Below are some records. How many of their lines contain the string "License"? Give the number only.
»»
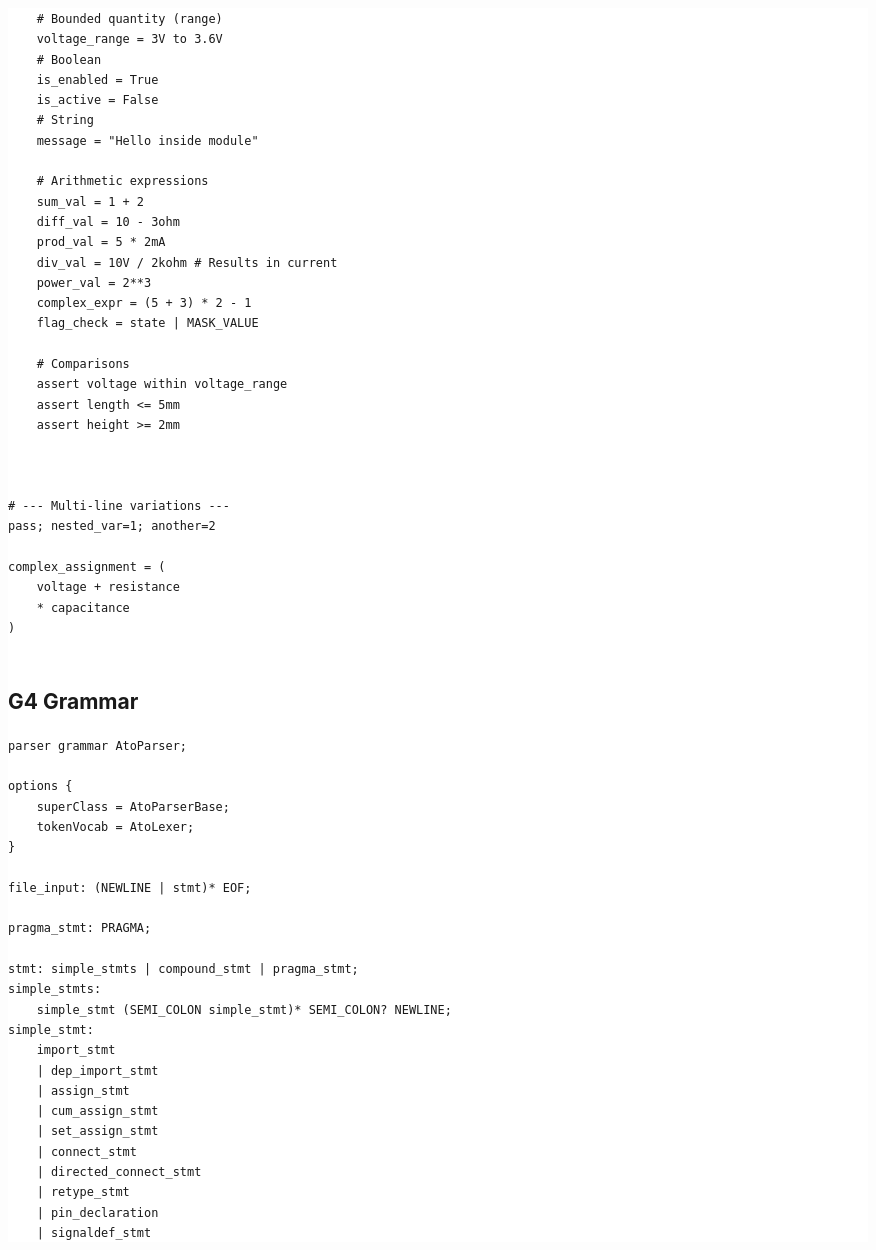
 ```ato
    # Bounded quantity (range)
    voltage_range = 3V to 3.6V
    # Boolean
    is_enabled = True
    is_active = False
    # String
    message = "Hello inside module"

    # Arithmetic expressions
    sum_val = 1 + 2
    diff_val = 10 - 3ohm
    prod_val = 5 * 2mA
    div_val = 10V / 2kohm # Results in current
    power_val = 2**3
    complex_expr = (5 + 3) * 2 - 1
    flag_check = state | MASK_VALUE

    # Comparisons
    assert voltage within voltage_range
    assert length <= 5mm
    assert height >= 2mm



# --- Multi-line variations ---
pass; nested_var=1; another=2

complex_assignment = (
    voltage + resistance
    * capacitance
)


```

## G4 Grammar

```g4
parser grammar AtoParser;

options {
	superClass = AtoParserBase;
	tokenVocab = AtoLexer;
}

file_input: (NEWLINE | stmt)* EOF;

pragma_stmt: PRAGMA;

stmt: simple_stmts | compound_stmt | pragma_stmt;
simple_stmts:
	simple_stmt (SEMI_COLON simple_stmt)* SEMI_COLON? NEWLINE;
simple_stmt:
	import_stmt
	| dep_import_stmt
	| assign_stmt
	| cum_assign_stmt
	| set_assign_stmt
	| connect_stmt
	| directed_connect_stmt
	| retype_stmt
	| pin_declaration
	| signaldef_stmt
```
««
»»
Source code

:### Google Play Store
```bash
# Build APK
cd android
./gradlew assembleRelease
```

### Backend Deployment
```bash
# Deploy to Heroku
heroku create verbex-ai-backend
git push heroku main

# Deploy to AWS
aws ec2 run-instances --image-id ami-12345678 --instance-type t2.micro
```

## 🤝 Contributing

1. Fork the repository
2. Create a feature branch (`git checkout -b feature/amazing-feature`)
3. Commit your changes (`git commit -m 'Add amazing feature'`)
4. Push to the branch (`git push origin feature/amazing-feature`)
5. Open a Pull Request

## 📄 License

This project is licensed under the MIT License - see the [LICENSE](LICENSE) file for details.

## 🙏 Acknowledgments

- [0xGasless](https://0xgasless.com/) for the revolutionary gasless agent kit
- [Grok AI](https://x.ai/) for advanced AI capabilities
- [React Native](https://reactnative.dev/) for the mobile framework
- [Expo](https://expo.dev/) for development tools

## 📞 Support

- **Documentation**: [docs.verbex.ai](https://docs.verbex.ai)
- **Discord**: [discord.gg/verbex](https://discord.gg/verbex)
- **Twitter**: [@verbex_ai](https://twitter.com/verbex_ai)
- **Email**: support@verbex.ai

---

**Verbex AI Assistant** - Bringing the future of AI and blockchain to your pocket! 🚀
««
ANSWER FOR THE TASK:
2